### To-do item
Records follow. Copy every line with "owner".
[Opening Data to use section]
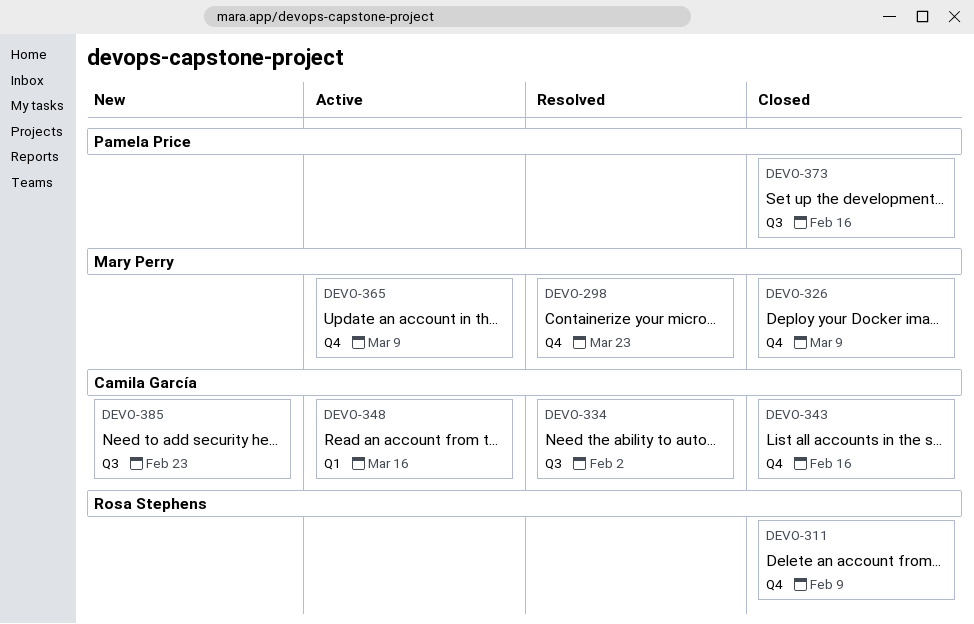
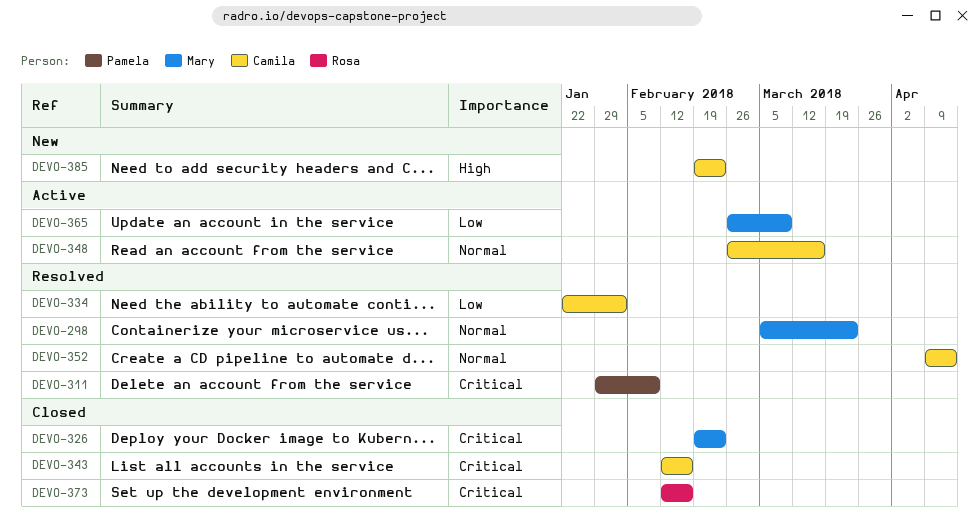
DEVO-311, status: Closed -> Resolved
DEVO-311, owner: Rosa Stephens -> Pamela Price
DEVO-326, due: Mar 9 -> Feb 23
DEVO-352: none -> present
DEVO-373, owner: Pamela Price -> Rosa Stephens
[Closing Data to use section]
### Answer area
DEVO-311, owner: Rosa Stephens -> Pamela Price
DEVO-373, owner: Pamela Price -> Rosa Stephens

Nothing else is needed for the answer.